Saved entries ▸
=== Section Start ===
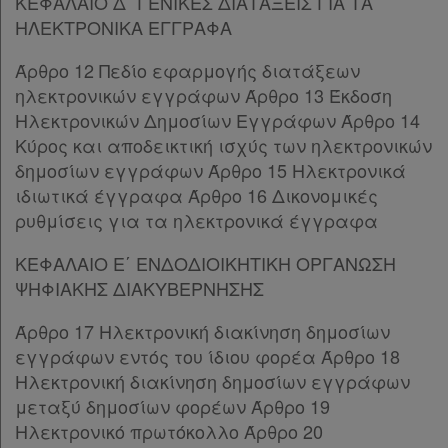
ΚΕΦΑΛΑΙΟ Δ΄ ΓΕΝΙΚΕΣ ΔΙΑΤΑΞΕΙΣ ΓΙΑ ΤΑ
Άρθρο 10
[-]
ΗΛΕΚΤΡΟΝΙΚΑ ΕΓΓΡΑΦΑ
Παρ.1
Άρθρο 12 Πεδίο εφαρμογής διατάξεων
Παρ.2
ηλεκτρονικών εγγράφων Άρθρο 13 Έκδοση
ΚΕΦΑΛΑΙΟ Γ΄
[-]
Ηλεκτρονικών Δημοσίων Εγγράφων Άρθρο 14
Άρθρο 11
[-]
Κύρος και αποδεικτική ισχύς των ηλεκτρονικών
Παρ.1
δημοσίων εγγράφων Άρθρο 15 Ηλεκτρονικά
Παρ.2
ιδιωτικά έγγραφα Άρθρο 16 Δικονομικές
Παρ.3
ρυθμίσεις για τα ηλεκτρονικά έγγραφα
Παρ.4
Παρ.5
ΚΕΦΑΛΑΙΟ Ε΄ ΕΝΔΟΔΙΟΙΚΗΤΙΚΗ ΟΡΓΑΝΩΣΗ
Παρ.6
ΨΗΦΙΑΚΗΣ ΔΙΑΚΥΒΕΡΝΗΣΗΣ
Παρ.7
Άρθρο 11Α
[-]
Άρθρο 17 Ηλεκτρονική διακίνηση δημοσίων
Παρ.1
εγγράφων εντός του ίδιου φορέα Άρθρο 18
Παρ.2
Ηλεκτρονική διακίνηση δημοσίων εγγράφων
Παρ.3
μεταξύ δημοσίων φορέων Άρθρο 19
Παρ.4
Ηλεκτρονικό πρωτόκολλο Άρθρο 20
ΚΕΦΑΛΑΙΟ Δ΄
[-]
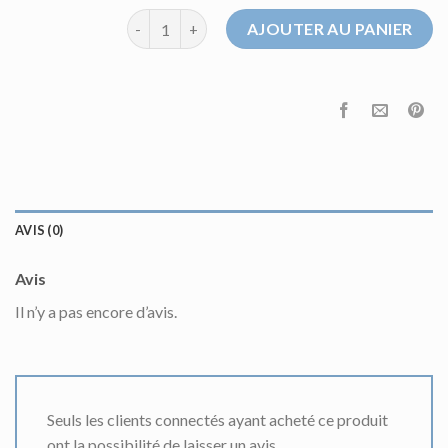
quantité de pull marron femme
AJOUTER AU PANIER
AVIS (0)
Avis
Il n’y a pas encore d’avis.
Seuls les clients connectés ayant acheté ce produit
ont la possibilité de laisser un avis.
=== Section End ===
Assignment ▸ The word "ΚΕΦΑΛΑΙΟ" may occur in lines of the data above; say how many lines hold it, giving only the number.

Answer for this exercise ▸ 4